A la veille de 48 h de grève, le gouvernement ouvre la porte aux syndicats et aux pouvoirs organisateurs. Ils sont invités à négocier les tenants et aboutissants des réformes touchant au métier d’enseignant : statut, CDI, charge horaire, formation, barème, mobilité entre réseaux… Il n’y aurait pas de tabou.
Défaut de concertation ! Les syndicats – et dans une moindre mesure les pouvoirs organisateurs des écoles – le répètent dans toutes les langues : s’ils sont fâchés aujourd’hui c’est parce qu’ils ont l’impression qu’on leur vend une réforme de l’école (qualifiant, fin de la nomination…) clef sur porte, sans marge de manœuvre.
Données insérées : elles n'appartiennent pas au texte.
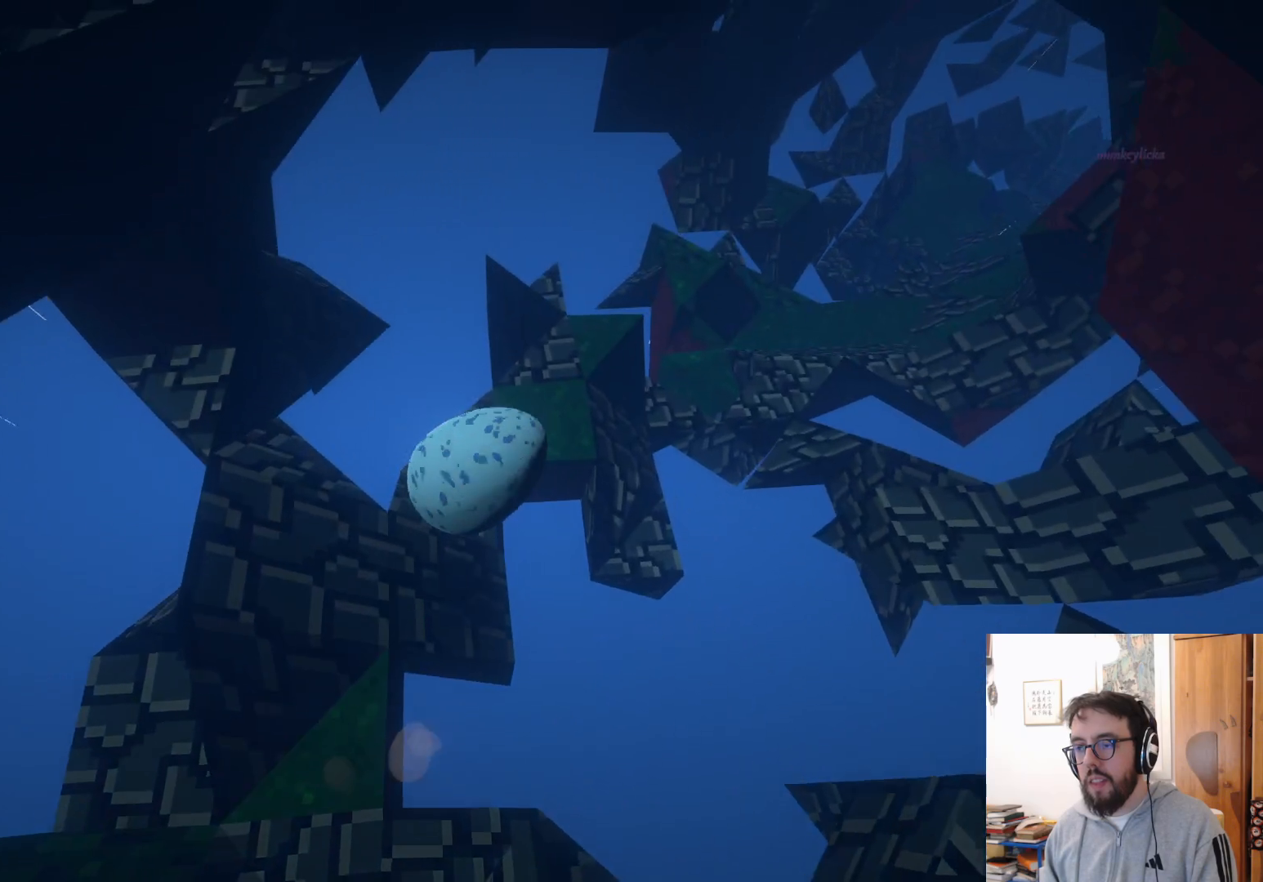
{"buttons": [], "left_stick": "up-right", "right_stick": "center", "events": [[117, "right_stick", "right"], [250, "left_stick", "up-right"], [467, "right_stick", "center"]]}
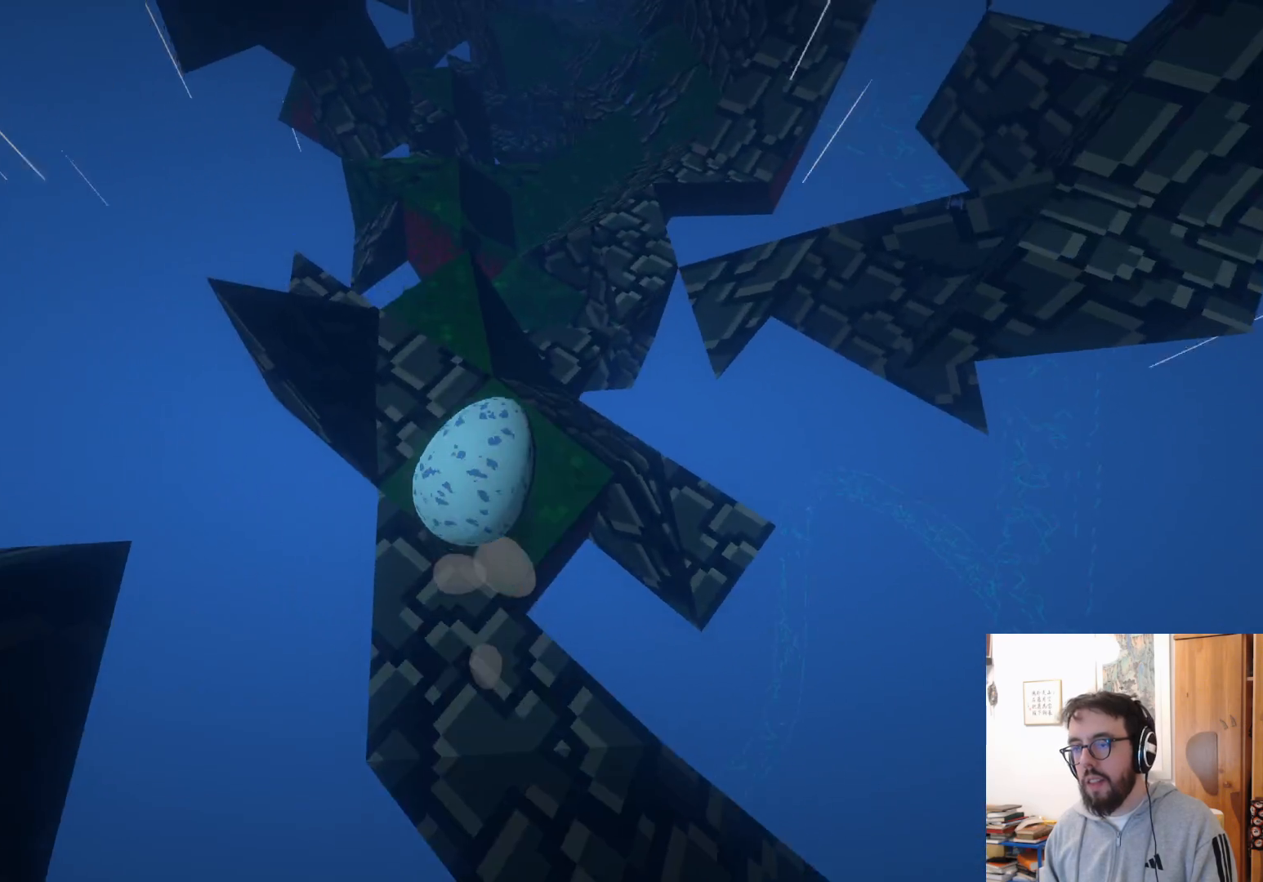
{"buttons": [], "left_stick": "right", "right_stick": "center", "events": [[167, "right_stick", "right"], [233, "left_stick", "right"], [483, "right_stick", "center"]]}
Cette semaine, Elisabeth Degryse, ministre-présidente de la Fédération Wallonie-Bruxelles (Les Engagés) et Valérie Glatigny, ministre de l’Education (MR) les ont pris au mot : ils sont invités à intégrer quatre groupes de travail chargés de fixer toute une série de mesures pour revaloriser le métier d’enseignant, moderniser le statut et lutter contre la pénurie. Objectif : définir un plan d’action pour la fin de cette année avec de premières mesures à la rentrée 2026.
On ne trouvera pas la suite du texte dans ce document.